Hillsborough County Sheriff David Gee acted quickly earlier this year after a video caught a jail deputy dumping a quadriplegic from his wheelchair. Three deputies lost their jobs, several others were disciplined and the sheriff created an independent review panel, whose findings should restore public confidence in Gee and the jail system.
The review commission did a thorough job of examining what happened to Brian Sterner. But its larger responsibility was to examine the recruitment and training of jail personnel, the culture they work in and procedures to see if any larger, systemic shortcomings were and are at play.

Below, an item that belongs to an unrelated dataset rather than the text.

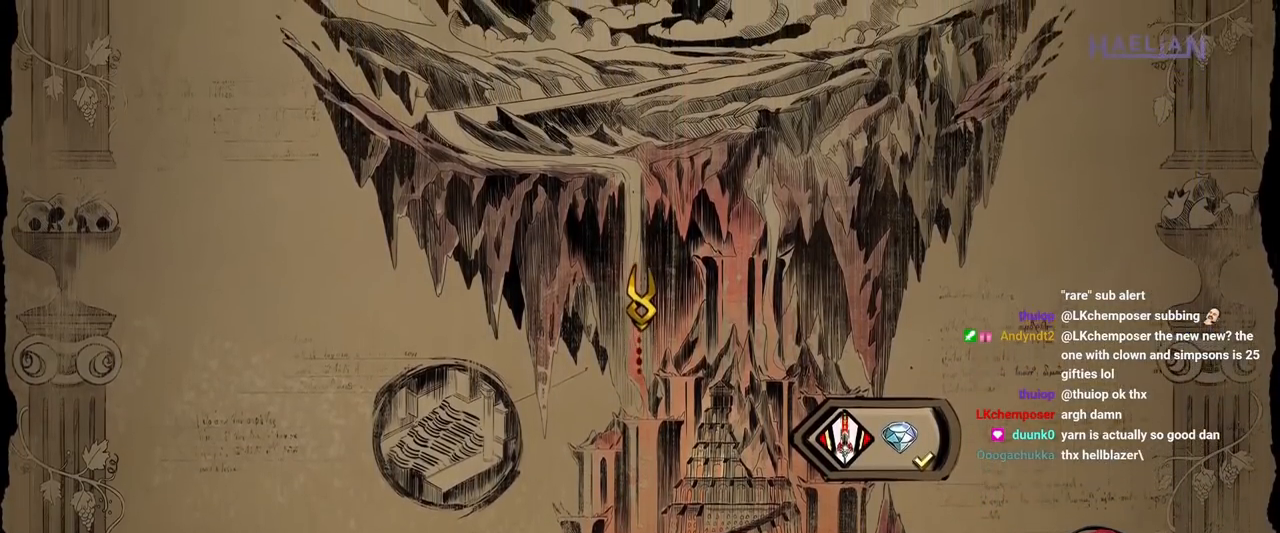
{"dt_ms": 500, "buttons": [], "left_stick": "right", "right_stick": "center", "button_events": []}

The short answer is, there aren't. The panel's review of use of force and other records showed no bulldog mentality at the jail. Still, it showed some weaknesses in how inmate grievances are handled, and it made sensible recommendations in a range of areas, from how to better train deputies to deal with aggressive inmates to how to make supervisors more accountable. The final report, issued earlier this month, is available on the sheriff's Web site, www.hcso.tampa.fl.us.
Gee made some improvements months ago. The commission praised him for reaching out to serve more Spanish-speaking inmates and for efforts to bring the professional stature of jail personnel more in line with those of patrol deputies. His record, and the unfettered access he gave review board members to records and jail facilities, puts the Sterner incident in a larger and more accurate context. Opening the jail to outside, civilian scrutiny — something Florida sheriffs do not do — shows a sense of public responsibility and faith in his people. It is the best possible outcome to this disgraceful episode.